Directive:
Pull out each line of the records holding the string "Кейт".

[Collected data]
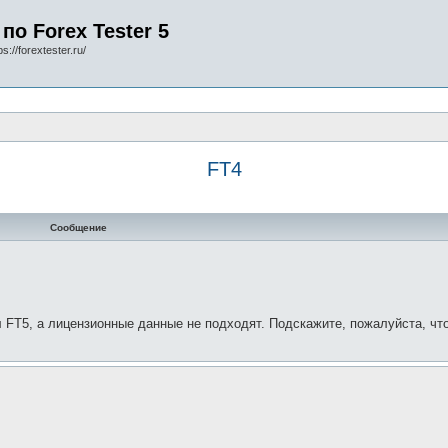
по Forex Tester 5
s://forextester.ru/
FT4
Сообщение
л FT5, а лицензионные данные не подходят. Подскажите, пожалуйста, чт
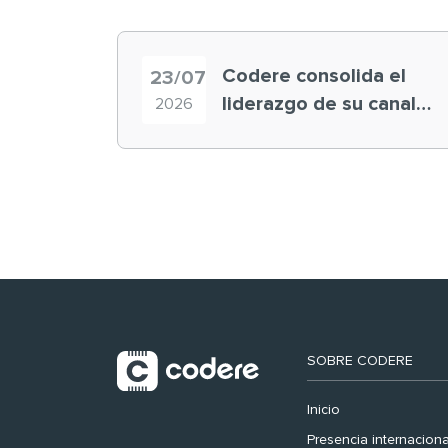
Codere consolida el
23/07
liderazgo de su canal
2026
retail en España y
registra récord
histórico en el Mundial
SOBRE CODERE
Inicio
Presencia internaciona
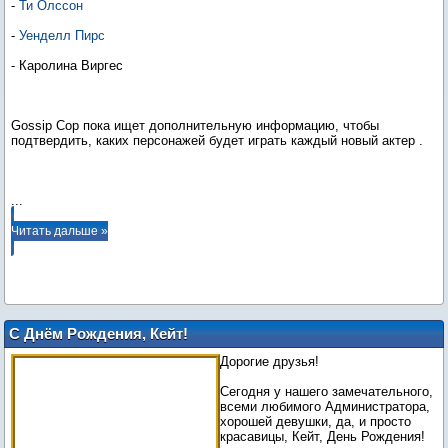
-
Ти Олссон
-
Уенделл Пирс
- Каролина Виргес
Gossip Cop пока ищет дополнительную информацию, чтобы
подтвердить, каких персонажей будет играть каждый новый актер .
...
Читать дальше »
С Днём Рождения, Кейт!
Дорогие друзья!
Сегодня у нашего замечательного,
всеми любимого Администратора,
хорошей девушки, да, и просто
красавицы, Кейт, День Рождения!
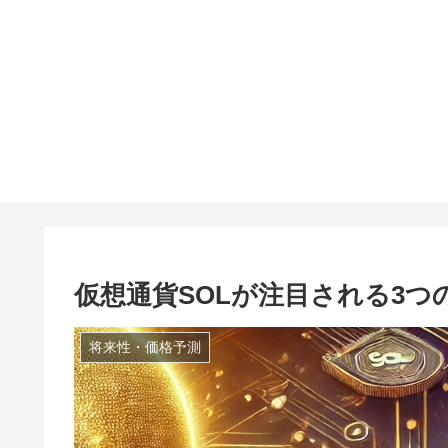
仮想通貨SOLが注目される3つ
将来性・価格予測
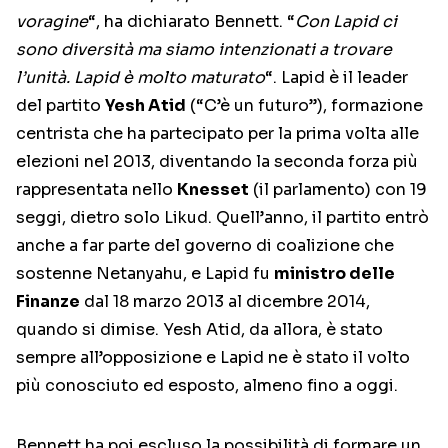
voragine
“, ha dichiarato Bennett. “
Con Lapid ci
sono diversità ma siamo intenzionati a trovare
l’unità. Lapid è molto maturato
“. Lapid è il leader
del partito
Yesh Atid
(“C’è un futuro”), formazione
centrista che ha partecipato per la prima volta alle
elezioni nel 2013, diventando la seconda forza più
rappresentata nello
Knesset
(il parlamento) con 19
seggi, dietro solo Likud. Quell’anno, il partito entrò
anche a far parte del governo di coalizione che
sostenne Netanyahu, e Lapid fu
ministro delle
Finanze
dal 18 marzo 2013 al dicembre 2014,
quando si dimise. Yesh Atid, da allora, è stato
sempre all’opposizione e Lapid ne è stato il volto
più conosciuto ed esposto, almeno fino a oggi.
Bennett ha poi escluso la possibilità di formare un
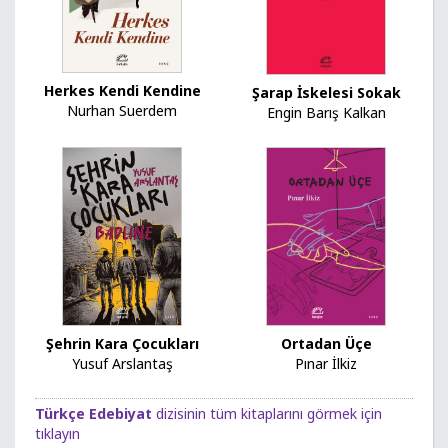
Herkes Kendi Kendine
Şarap İskelesi Sokak
Nurhan Suerdem
Engin Barış Kalkan
Ortadan Üçe
Şehrin Kara Çocukları
Pınar İlkiz
Yusuf Arslantaş
Türkçe Edebiyat
dizisinin tüm kitaplarını görmek için
tıklayın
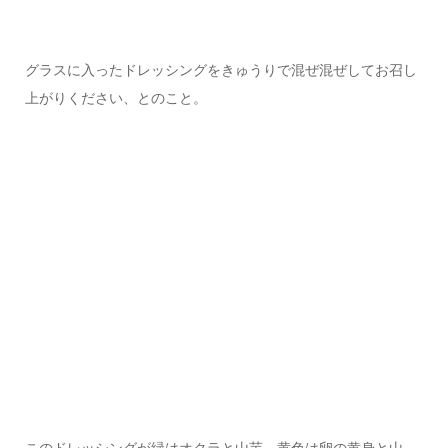
グラスに入ったドレッシングをきゅうりで混ぜ混ぜしてお召し
上がりください、とのこと。
このドレッシングが緑はオクラと山芋、黄色は卵の黄身と山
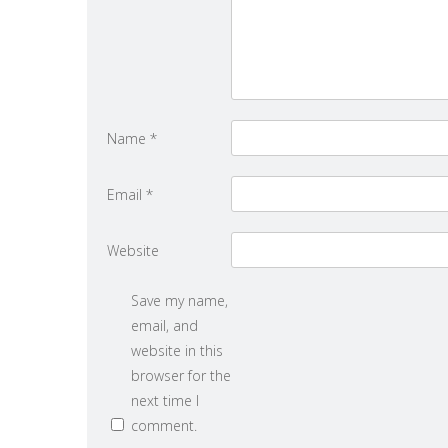
Name
*
Email
*
Website
Save my name,
email, and
website in this
browser for the
next time I
comment.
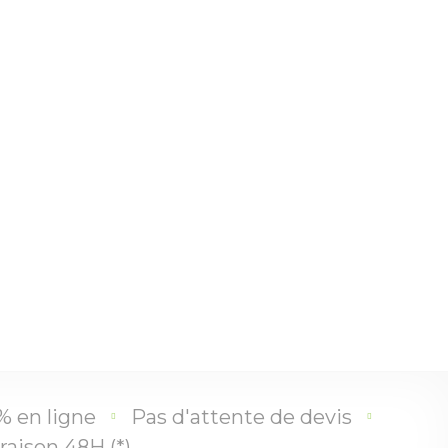
% en ligne
Pas d'attente de devis
raison 48H (*)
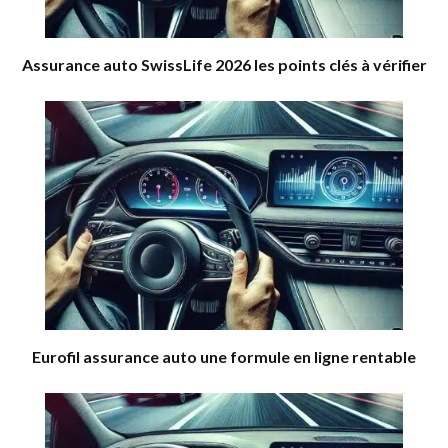
Assurance auto SwissLife 2026 les points clés à vérifier
Eurofil assurance auto une formule en ligne rentable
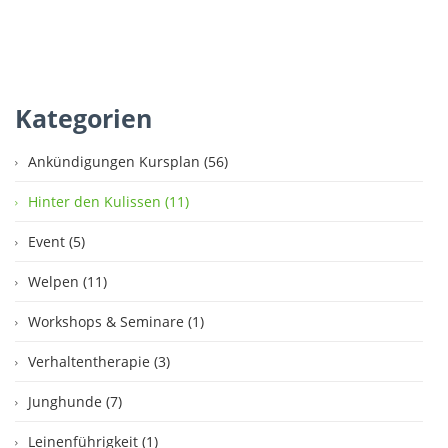
Kategorien
Ankündigungen Kursplan (56)
Hinter den Kulissen (11)
Event (5)
Welpen (11)
Workshops & Seminare (1)
Verhaltentherapie (3)
Junghunde (7)
Leinenführigkeit (1)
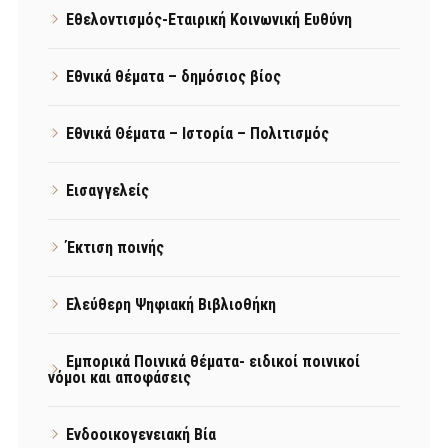
Εθελοντισμός-Εταιρική Κοινωνική Ευθύνη
Εθνικά θέματα – δημόσιος βίος
Εθνικά Θέματα – Ιστορία – Πολιτισμός
Εισαγγελείς
Έκτιση ποινής
Ελεύθερη Ψηφιακή Βιβλιοθήκη
Εμπορικά Ποινικά θέματα- ειδικοί ποινικοί
νόμοι και αποφάσεις
Ενδοοικογενειακή Βία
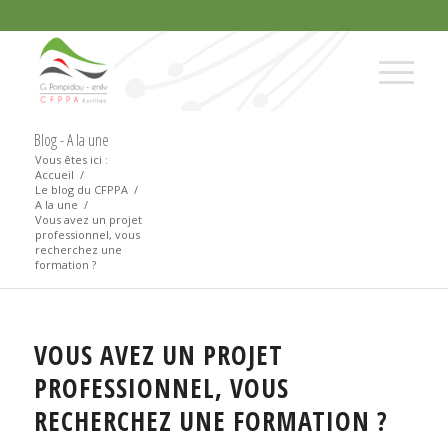
Blog - A la une
Vous êtes ici :
Accueil
/
Le blog du CFPPA
/
A la une
/
Vous avez un projet
professionnel, vous
recherchez une
formation ?
VOUS AVEZ UN PROJET
PROFESSIONNEL, VOUS
RECHERCHEZ UNE FORMATION ?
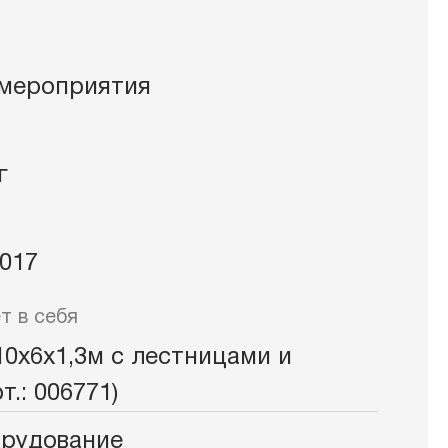
ат-оборудование
мероприятия
г
017
т в себя
0х6х1,3м с лестницами и
.: 006771)
орудование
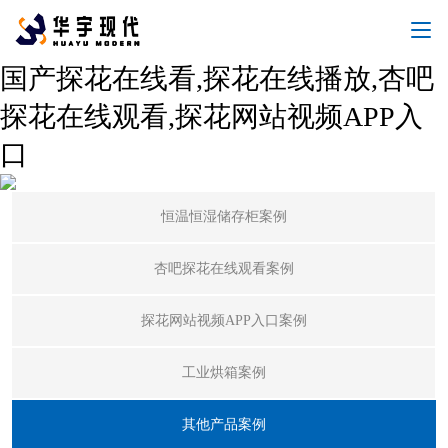
国产探花在线看,探花在线播放,杏吧
探花在线观看,探花网站视频APP入
口
经典案例
恒温恒湿储存柜案例
杏吧探花在线观看案例
探花网站视频APP入口案例
工业烘箱案例
其他产品案例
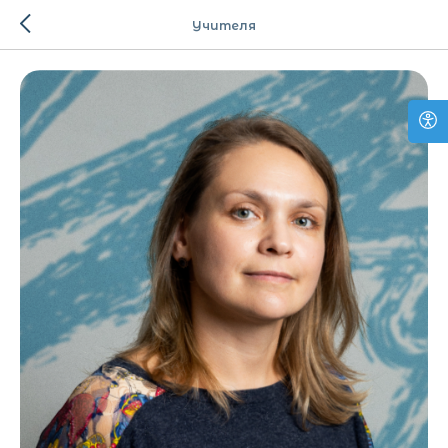
Учителя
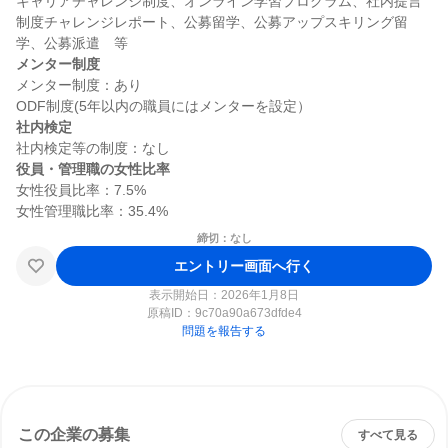
キャリアチャレンジ制度、オンライン学習プログラム、社内提言
制度チャレンジレポート、公募留学、公募アップスキリング留
メンター制度
メンター制度：あり

社内検定
役員・管理職の女性比率
女性役員比率：7.5%

締切：なし
エントリー画面へ行く
表示開始日：2026年1月8日
原稿ID：
9c70a90a673dfde4
問題を報告する
この企業の募集
すべて見る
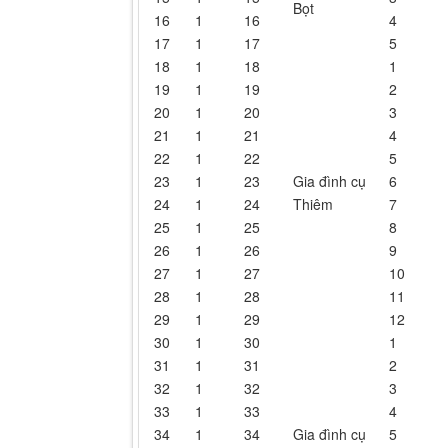
Bọt
16
1
16
4
17
1
17
5
18
1
18
1
19
1
19
2
20
1
20
3
21
1
21
4
22
1
22
5
23
1
23
Gia đình cụ
6
24
1
24
Thiêm
7
25
1
25
8
26
1
26
9
27
1
27
10
28
1
28
11
29
1
29
12
30
1
30
1
31
1
31
2
32
1
32
3
33
1
33
4
34
1
34
Gia đình cụ
5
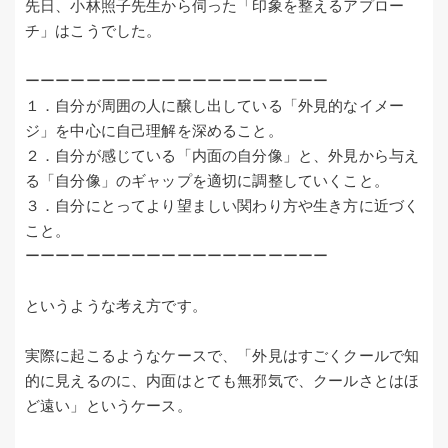
先日、小林照子先生から伺った「印象を整えるアプロー
チ」はこうでした。
ーーーーーーーーーーーーーーーーーーーー
１．自分が周囲の人に醸し出している「外見的なイメー
ジ」を中心に自己理解を深めること。
２．自分が感じている「内面の自分像」と、外見から与え
る「自分像」のギャップを適切に調整していくこと。
３．自分にとってより望ましい関わり方や生き方に近づく
こと。
ーーーーーーーーーーーーーーーーーーーー
というような考え方です。
実際に起こるようなケースで、「外見はすごくクールで知
的に見えるのに、内面はとても無邪気で、クールさとはほ
ど遠い」というケース。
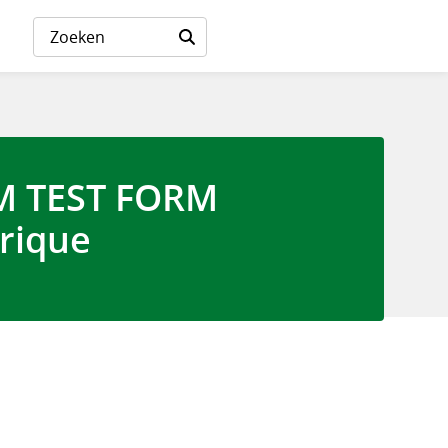
M TEST FORM
rique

Output of the exercise:
С Днём Рождения, Кейт!
красавицы, Кейт, День Рождения!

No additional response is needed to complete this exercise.